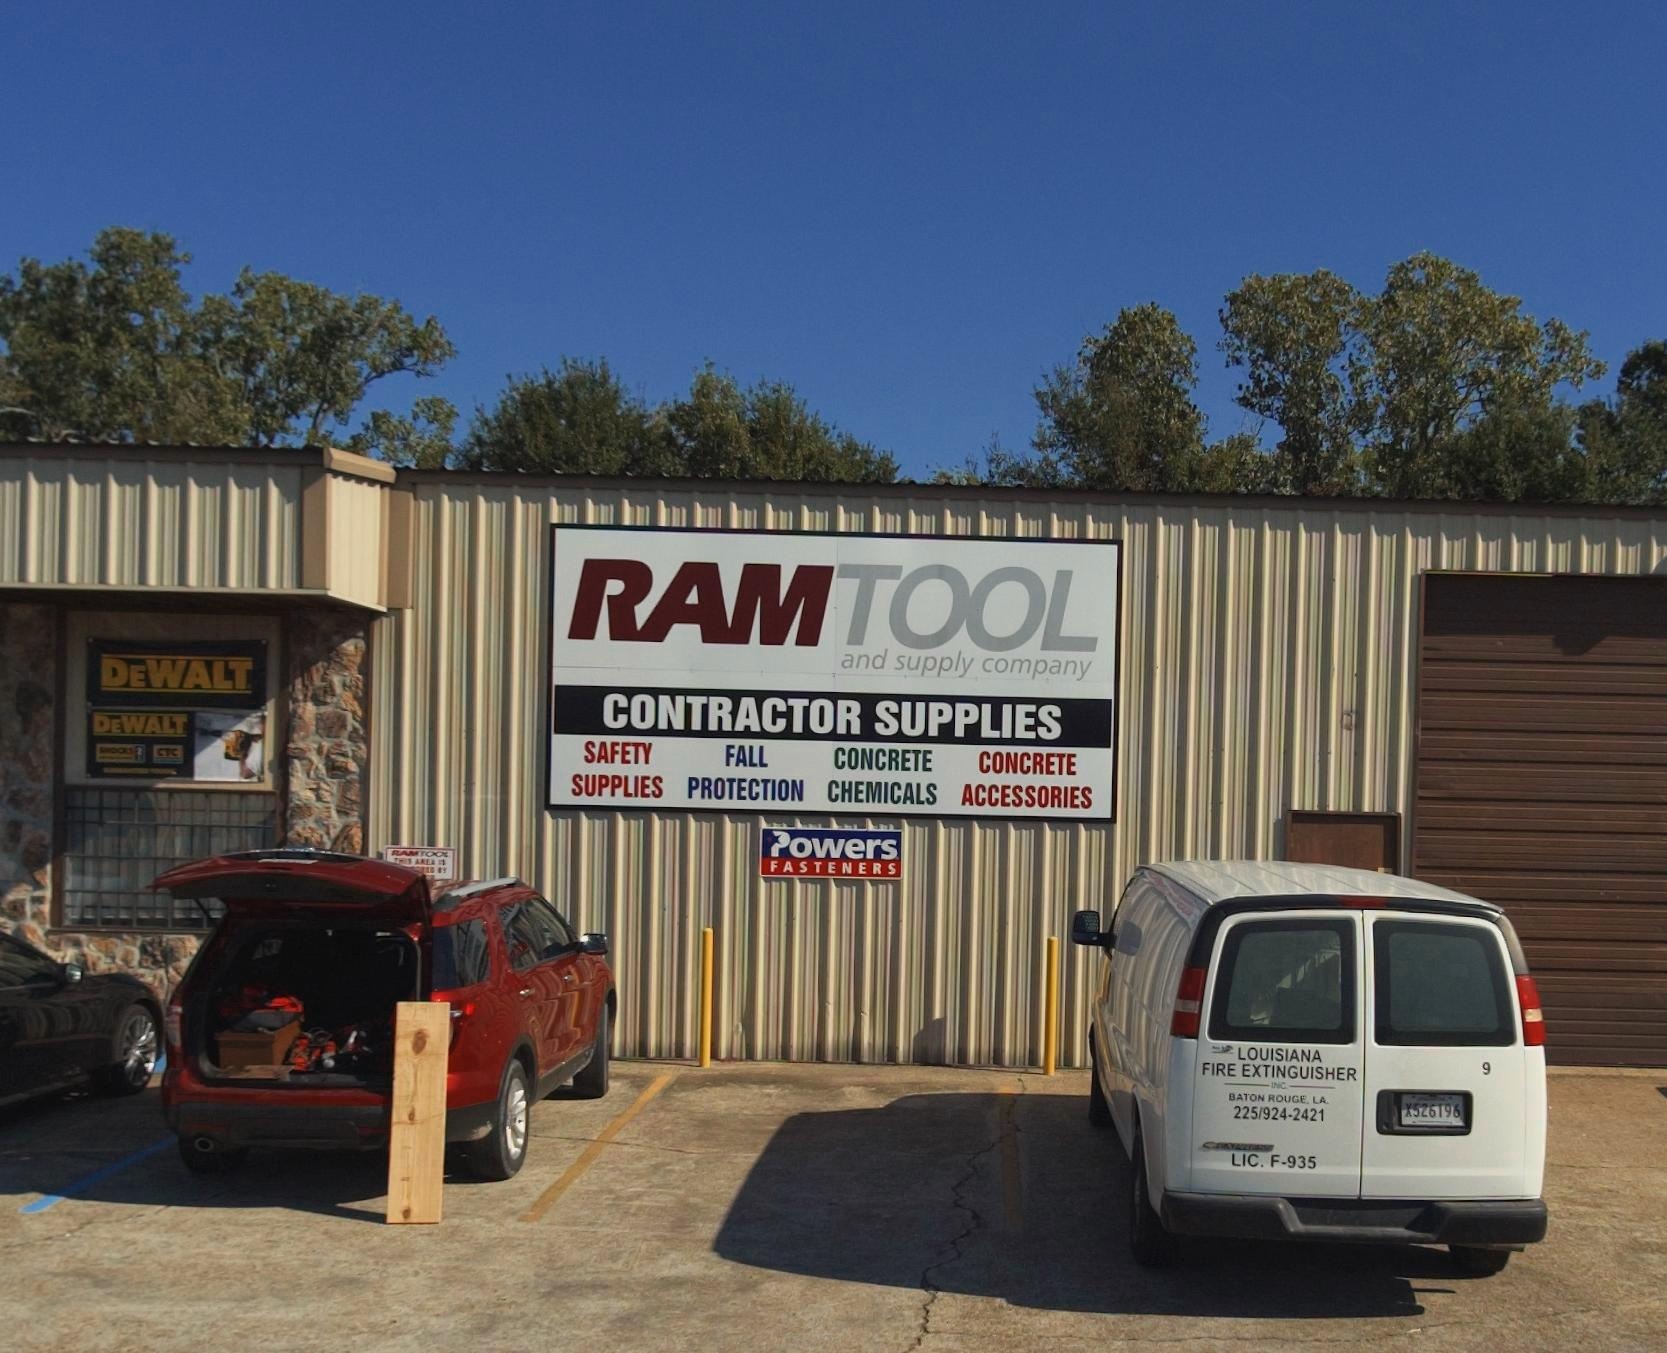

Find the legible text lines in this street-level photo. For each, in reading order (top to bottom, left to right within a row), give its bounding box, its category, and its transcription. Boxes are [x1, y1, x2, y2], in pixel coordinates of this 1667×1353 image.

[564, 554, 1102, 657] BusinessName: RAMTOOL
[99, 656, 256, 691] None: DEWALT
[837, 645, 1098, 684] BusinessName: and supply company
[91, 713, 191, 736] None: DEWALT
[600, 690, 1063, 742] None: CONTRACTOR SUPPLIES
[154, 744, 181, 759] None: CTC
[581, 738, 655, 767] None: SAFETY
[723, 742, 771, 770] None: FALL
[831, 744, 935, 775] None: CONCRETE
[976, 748, 1080, 778] None: CONCRETE
[568, 771, 666, 802] None: SUPPLIES
[685, 774, 806, 804] None: PROTECTION
[825, 777, 940, 808] None: CHEMICALS
[958, 781, 1095, 811] None: ACCESSORIES
[388, 847, 451, 860] None: RAMTOO*
[768, 858, 900, 877] None: FASTENERS
[769, 830, 900, 862] None: Powers
[1225, 1090, 1332, 1108] None: BATON ROUGE. LA.
[1231, 1103, 1326, 1124] None: 225/924-2421
[1200, 1060, 1359, 1083] None: FIRE EXTINGUISHER
[1268, 1079, 1291, 1092] None: INC.
[1236, 1045, 1325, 1065] None: LOUISIANA
[1403, 1100, 1462, 1120] None: X526196
[1480, 1058, 1493, 1078] None: 9
[1229, 1150, 1318, 1172] None: LIC. F-935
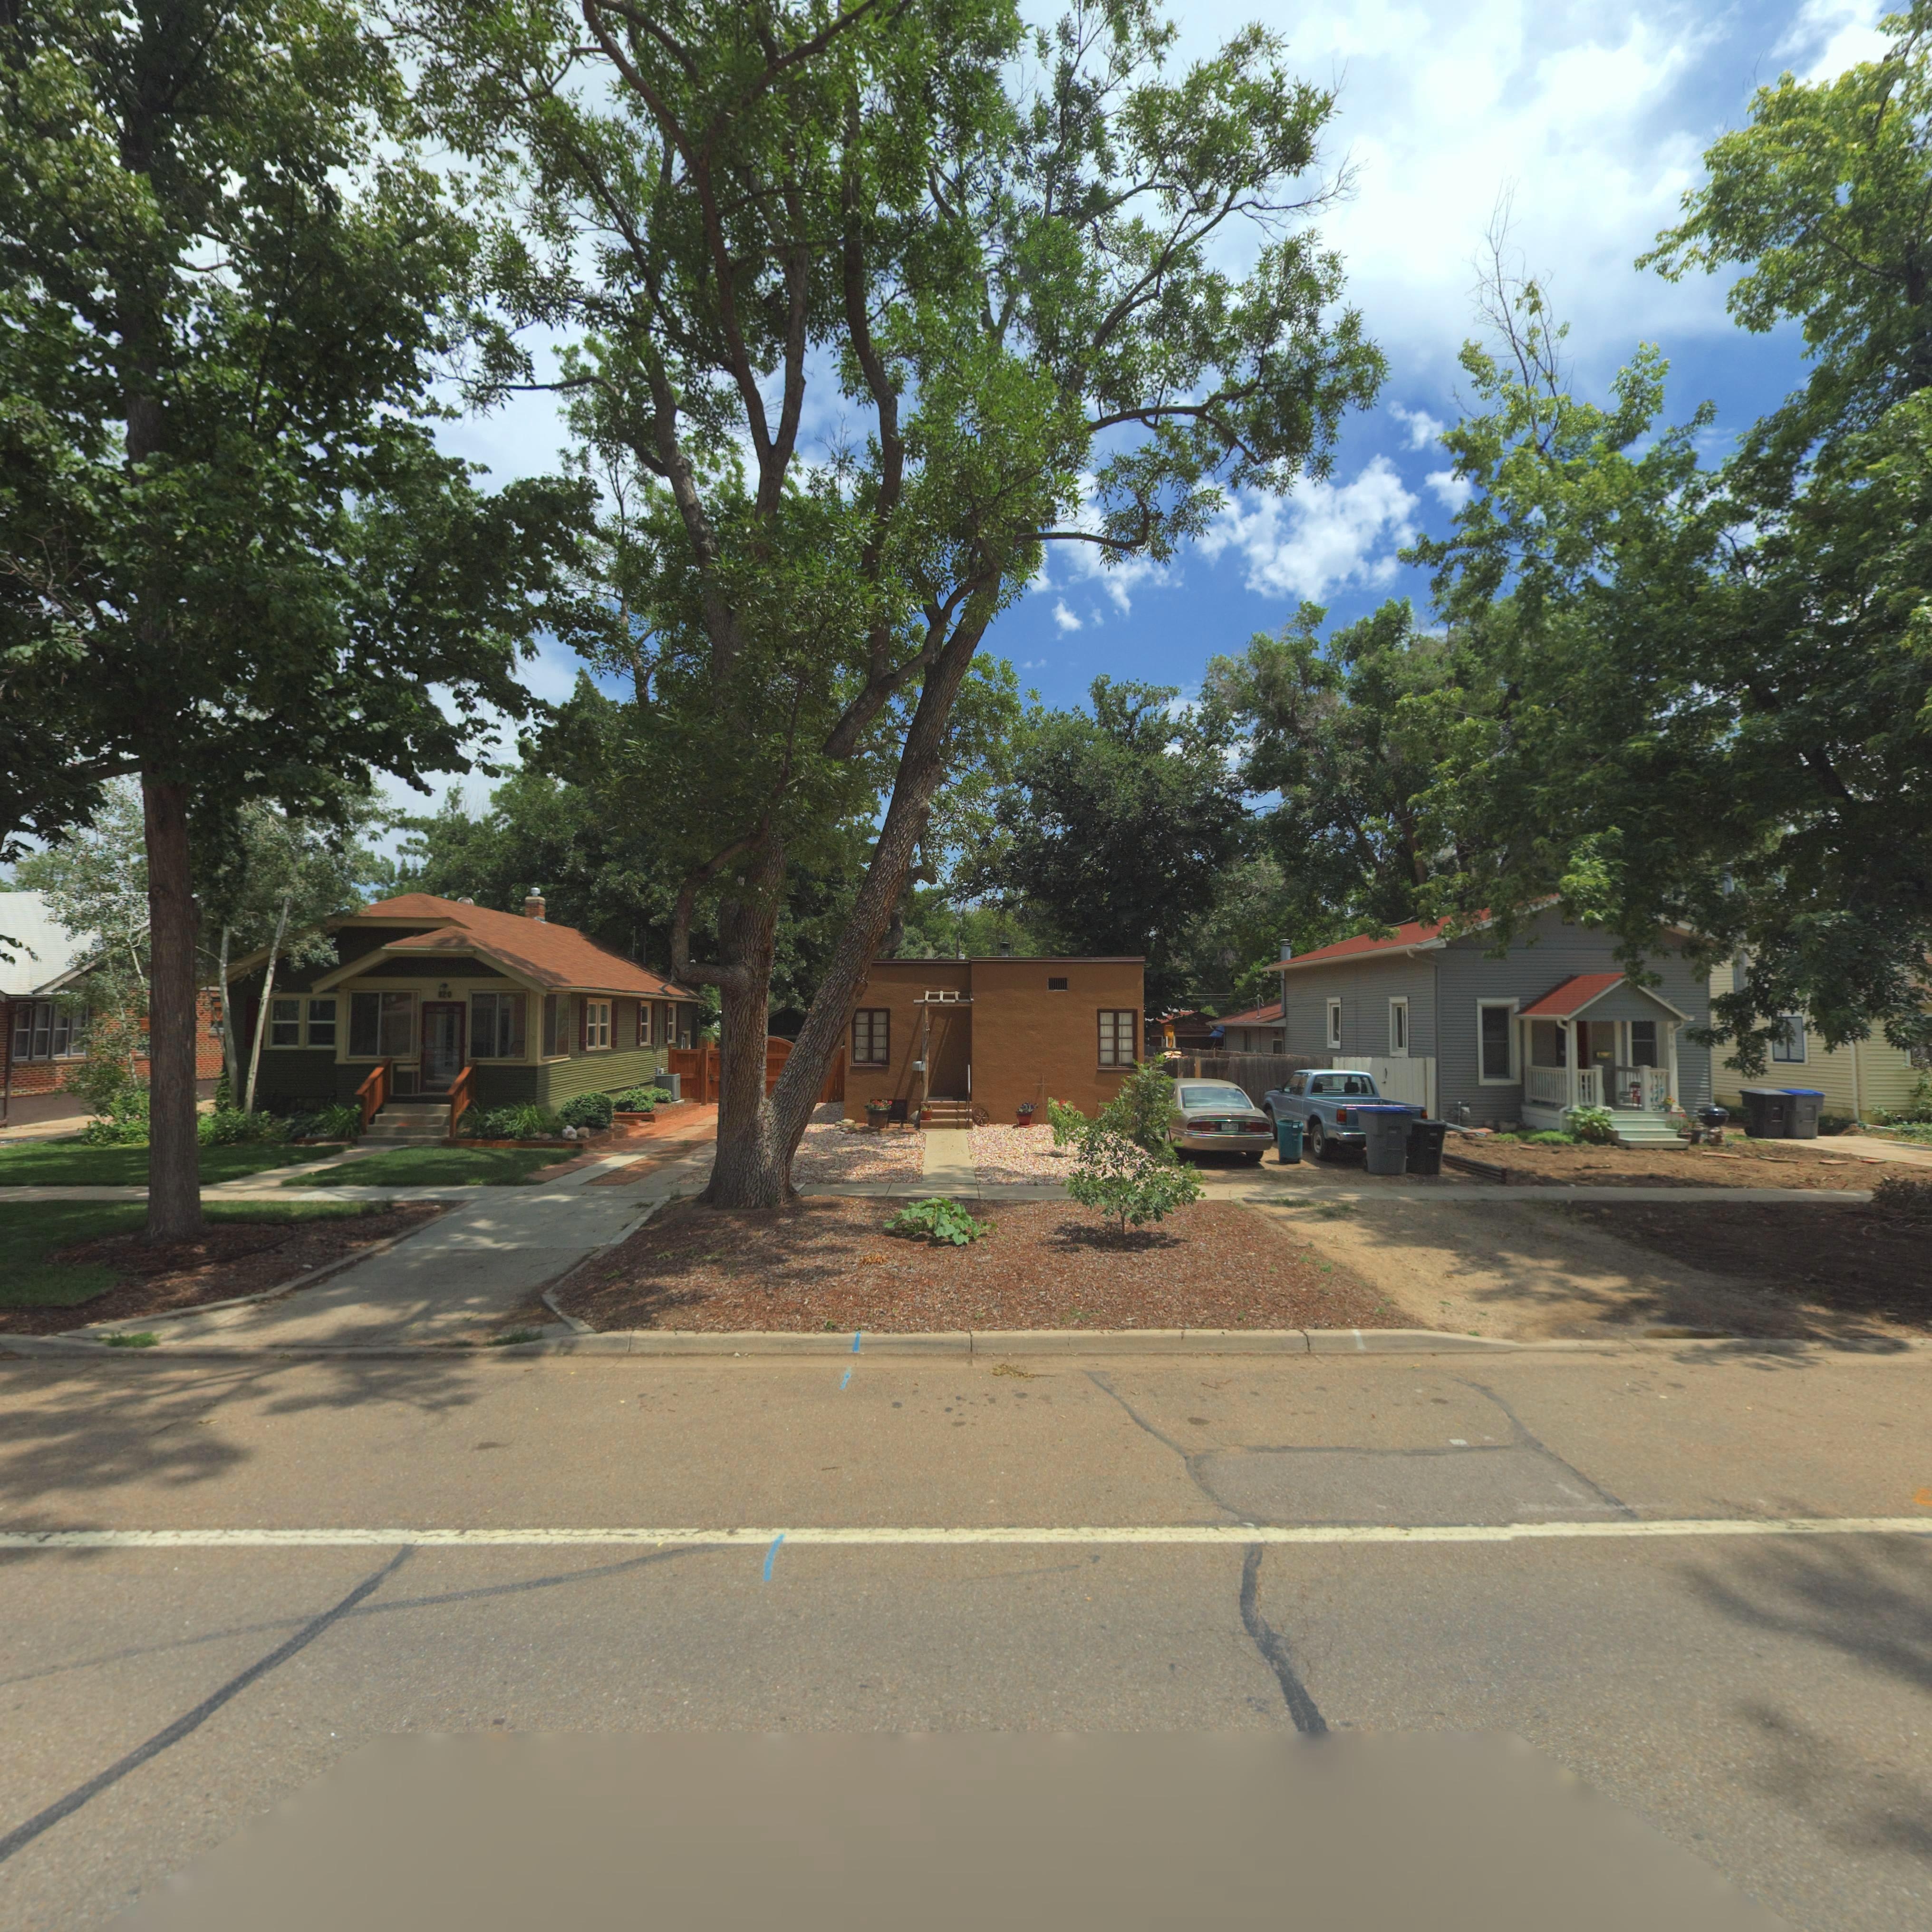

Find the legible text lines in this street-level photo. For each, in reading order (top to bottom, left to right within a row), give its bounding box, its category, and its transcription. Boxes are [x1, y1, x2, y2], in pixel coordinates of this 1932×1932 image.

|---|

■ Goal:
Quote the records above exactly, leaving out any pictures.

■ Output below:
Find the legible text lines in this street-level photo. For each, in reading order (top to bottom, left to right within a row), give its bounding box, its category, and its transcription. Boxes are [x1, y1, x2, y2], in pixel coordinates of this 1667×1353 image.

[564, 554, 1102, 657] BusinessName: RAMTOOL
[99, 656, 256, 691] None: DEWALT
[837, 645, 1098, 684] BusinessName: and supply company
[91, 713, 191, 736] None: DEWALT
[600, 690, 1063, 742] None: CONTRACTOR SUPPLIES
[154, 744, 181, 759] None: CTC
[581, 738, 655, 767] None: SAFETY
[723, 742, 771, 770] None: FALL
[831, 744, 935, 775] None: CONCRETE
[976, 748, 1080, 778] None: CONCRETE
[568, 771, 666, 802] None: SUPPLIES
[685, 774, 806, 804] None: PROTECTION
[825, 777, 940, 808] None: CHEMICALS
[958, 781, 1095, 811] None: ACCESSORIES
[388, 847, 451, 860] None: RAMTOO*
[768, 858, 900, 877] None: FASTENERS
[769, 830, 900, 862] None: Powers
[1225, 1090, 1332, 1108] None: BATON ROUGE. LA.
[1231, 1103, 1326, 1124] None: 225/924-2421
[1200, 1060, 1359, 1083] None: FIRE EXTINGUISHER
[1268, 1079, 1291, 1092] None: INC.
[1236, 1045, 1325, 1065] None: LOUISIANA
[1403, 1100, 1462, 1120] None: X526196
[1480, 1058, 1493, 1078] None: 9
[1229, 1150, 1318, 1172] None: LIC. F-935

Find the legible text lines in this street-level photo. For each, in reading order (top to bottom, left to right within a row), give its bounding box, its category, and its transcription. Boxes are [x1, y1, x2, y2], in pixel coordinates of this 1932×1932 image.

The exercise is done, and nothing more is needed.